Mittwoch, 20. Dezember 2017

Tyll - Daniel Kehlmann - Eine allzu vergessene Zeit


Tyll hat alles verloren und doch die Vernunft behalten. Es klingt vielleicht grotesk einen Schausteller und Unheilbringer als vernünftig zu bezeichnen, doch scheint er der klügste Kopf einer verdummenden Gesellschaft zu sein. Es ist die Zeit des Dreißigjährigen Krieges und die Zeit der Mythen, Sagen und gehirnlosen Menschen. Die Reichen werfen Gerüchte in die Welt und die dumme Bevölkerung tobt und schlägt sich die Köpfe ab. Ein Drittel der Bevölkerung stirbt in der Zeit von 1618-1648. Aber was macht Tyll Ulenspiegel eigentlich in dieser Zeit? War er nicht bereits im 14. Jahrhundert geboren worden (zumindest die historische Figur, die in Analogie gestellt wird Till Eulenspiegel)?
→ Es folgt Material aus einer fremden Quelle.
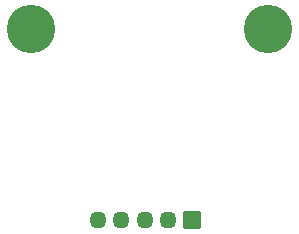
<source format=gbr>
%TF.GenerationSoftware,KiCad,Pcbnew,6.0.7-f9a2dced07~116~ubuntu22.04.1*%
%TF.CreationDate,2022-09-29T21:23:46+02:00*%
%TF.ProjectId,led_buck_3a,6c65645f-6275-4636-9b5f-33612e6b6963,rev?*%
%TF.SameCoordinates,Original*%
%TF.FileFunction,Soldermask,Bot*%
%TF.FilePolarity,Negative*%
%FSLAX46Y46*%
G04 Gerber Fmt 4.6, Leading zero omitted, Abs format (unit mm)*
G04 Created by KiCad (PCBNEW 6.0.7-f9a2dced07~116~ubuntu22.04.1) date 2022-09-29 21:23:46*
%MOMM*%
%LPD*%
G01*
G04 APERTURE LIST*
G04 Aperture macros list*
%AMRoundRect*
0 Rectangle with rounded corners*
0 $1 Rounding radius*
0 $2 $3 $4 $5 $6 $7 $8 $9 X,Y pos of 4 corners*
0 Add a 4 corners polygon primitive as box body*
4,1,4,$2,$3,$4,$5,$6,$7,$8,$9,$2,$3,0*
0 Add four circle primitives for the rounded corners*
1,1,$1+$1,$2,$3*
1,1,$1+$1,$4,$5*
1,1,$1+$1,$6,$7*
1,1,$1+$1,$8,$9*
0 Add four rect primitives between the rounded corners*
20,1,$1+$1,$2,$3,$4,$5,0*
20,1,$1+$1,$4,$5,$6,$7,0*
20,1,$1+$1,$6,$7,$8,$9,0*
20,1,$1+$1,$8,$9,$2,$3,0*%
G04 Aperture macros list end*
%ADD10RoundRect,0.050000X-0.675000X0.675000X-0.675000X-0.675000X0.675000X-0.675000X0.675000X0.675000X0*%
%ADD11O,1.450000X1.450000*%
%ADD12C,4.100000*%
G04 APERTURE END LIST*
D10*
%TO.C,J4*%
X53610000Y-66130000D03*
D11*
X51610000Y-66130000D03*
X49610000Y-66130000D03*
X47610000Y-66130000D03*
X45610000Y-66130000D03*
%TD*%
D12*
%TO.C,J1*%
X60000000Y-50000000D03*
%TD*%
%TO.C,J2*%
X40000000Y-50000000D03*
%TD*%
M02*

</source>
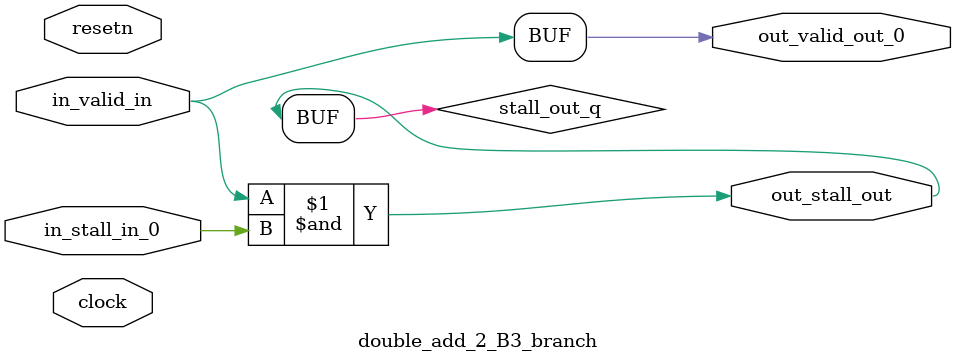
<source format=sv>



(* altera_attribute = "-name AUTO_SHIFT_REGISTER_RECOGNITION OFF; -name MESSAGE_DISABLE 10036; -name MESSAGE_DISABLE 10037; -name MESSAGE_DISABLE 14130; -name MESSAGE_DISABLE 14320; -name MESSAGE_DISABLE 15400; -name MESSAGE_DISABLE 14130; -name MESSAGE_DISABLE 10036; -name MESSAGE_DISABLE 12020; -name MESSAGE_DISABLE 12030; -name MESSAGE_DISABLE 12010; -name MESSAGE_DISABLE 12110; -name MESSAGE_DISABLE 14320; -name MESSAGE_DISABLE 13410; -name MESSAGE_DISABLE 113007; -name MESSAGE_DISABLE 10958" *)
module double_add_2_B3_branch (
    input wire [0:0] in_stall_in_0,
    input wire [0:0] in_valid_in,
    output wire [0:0] out_stall_out,
    output wire [0:0] out_valid_out_0,
    input wire clock,
    input wire resetn
    );

    wire [0:0] stall_out_q;


    // stall_out(LOGICAL,6)
    assign stall_out_q = in_valid_in & in_stall_in_0;

    // out_stall_out(GPOUT,4)
    assign out_stall_out = stall_out_q;

    // out_valid_out_0(GPOUT,5)
    assign out_valid_out_0 = in_valid_in;

endmodule

</source>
Das stimmt, aber es ist die Genialität, die diesen Roman ausmacht.


Als Tylls Vater, Claus, zum Müller wurde und die Mühle seines Schwiegervaters übernahm, liebte ihn seine Frau Agnata, die froh war, dass sie nicht den versprochenen, hässlichen Nachbarn heiraten musste. Mit den Jahren beschäftigte sich Claus nur noch mit Büchern. Da es zu dieser Zeit beinahe unmöglich war an Bücher zu kommen und es nur den Reichen und Adeligen vorbehalten war, musste er sie sich stehlen. Er führte viele Experimente durch und sinnierte über die Rätsel der Welt. In der Welt des 17. Jahrhunderts war dies jedoch extrem gefährlich. Er gehörte zum niederen Stand und somit hatte er nicht zu rätseln. So kam er unter Verdacht ein Hexer zu sein. Tyll erkannte die Gefahr und flüchtete von zu Hause. Es begann die Zeit der Flucht und der Abenteuer.


Daniel Kehlmann ist einer der bedeutendsten und intellektuellsten deutschen Schriftsteller. Er hat vor allem mit "Die Vermessung der Welt" Kultstatus erreicht und dieses Buch ist sogar noch besser. Man bekommt hier keine lineare Geschichte geliefert. Wirre Zeitsprünge und viele Handlungsorte passieren die Geschehnisse, doch bekommt man nie das Gefühl, dass man sich auf einem verwirrten Handlungsablauf befindet. Vielmehr möchte man immer mehr von den Figuren erfahren und das ist die Kunst dieses Autors. Jede Figur enthält so viel Energie und eigene Identität, sodass man sich keine Figur fortwünscht, sondern immer mehr Inhalte.


Wo auch immer Tyll auftaucht, ist das Unheil nicht weit. Die Leute bewundern seine Schauspielkunst und er gewinnt an so viel Berühmtheit, dass sogar der Kaiser ihn als Hofnarren haben möchte. Implizit zeigt er der Bevölkerung, wie dumm und hirnlos sie die Dinge auf der Welt geschehen lassen. Mit einfachen Mitteln hetzt er sie auf und lässt sie verwirrt zurück. Aber die Kunstfertigkeit besteht auch darin, dass er es auch mit den großen der Szene aufnimmt. Er lässt den Intellektuellsten Zeitgenossen Athanasius Kircher verstummen. Begleitet Friedrich, den ehemaligen König von Böhmen bis zu seinem nahtlosen Ende und begegnet immer wieder seiner Frau Elizabeth, der Enkelin von Maria Stuart, die ebenfalls all ihren Ruhm verliert.Aber Tyll ist auch ein Wegbereiter. Sieht Dinge in den Menschen, die sonst niemand sieht. So auch bei seiner "Schwester" Nele. Er zieht sie aus dem Dreck. Er bringt ihr Dinge bei und hält sie von ihren Wegen nicht ab. Alleine die Geschichte um Nele ist so herzhaft, dass es wert ist, dieses Buch zu lesen.Außerdem ist Tyll ein Mensch des Lebens. Während um ihn herum die Menschen tot umfallen, will er nur leben. Er will nicht sterben. Und zwar NIE sterben. Er weiß es gibt den Tod. Aber er sucht ihn nicht und will ihn nicht.


Dieses Buch ist ein wahres Meisterwerk und für mich das qualitativ beste Buch dieses Jahres. Es verkörpert eine allzu vergessene Zeit und führt uns in die narrenhafte Zeit der Menschheit. Außerdem gebärt sie eine Figur, die seinesgleichen sucht. Eine Figur, die uns das Leben theatralisch vorführt und doch so erscheinen lässt, als wäre unser Leben ein Theater und nicht die Bühne auf der sie tanzt.